All this information is obtained when the NSA taps into global mobile networks. The amount of information gathered through this program may make it the largest of the NSA's surveillance programs, since — in addition to the sheer scope of information gathered — it allows analysts to retrace the movements of individual cell phones. Collecting the information in bulk, it says, also allows it to zero in on possible associates of surveillance targets.

Location data allows analysts to determine where an individual works and sleeps, and what his or her favorite lunch spots are. Cell phones emit this data even when they're not being used for communications purposes. "One of the key components of location data, and why it’s so sensitive, is that the laws of physics don’t let you keep it private," said Chris Soghoian of the American Civil Liberties Union.

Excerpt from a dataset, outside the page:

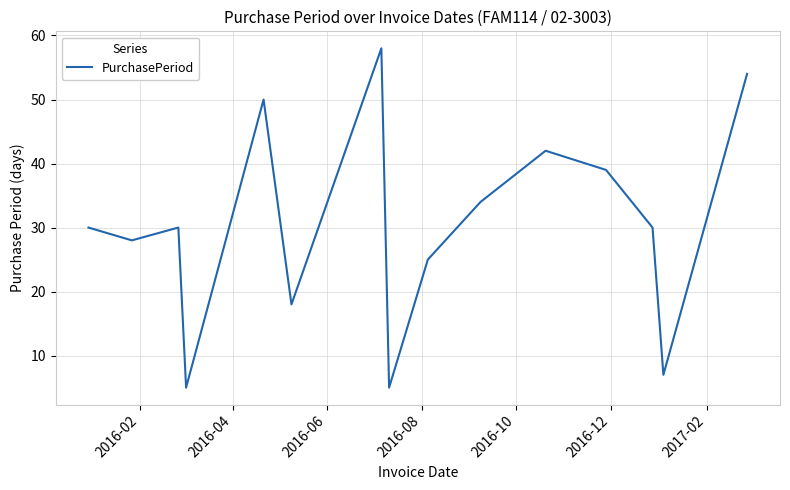

What is the minimum value shown in the chart?

5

Some estimates say the NSA has over 27 terabytes in tracking data, which is roughly double the print content of the Library of Congress. This again gets at the core question surrounding the NSA's vast surveillance programs: whether the government can collect sensitive private data on millions (or billions) of harmless individuals to zero in on a few legitimate threats.

"The government should be targeting its surveillance at those suspected of wrongdoing, not assembling massive associational databases that by their very nature record the movements of a huge number of innocent people," said ACLU staff attorney Catherine Crump.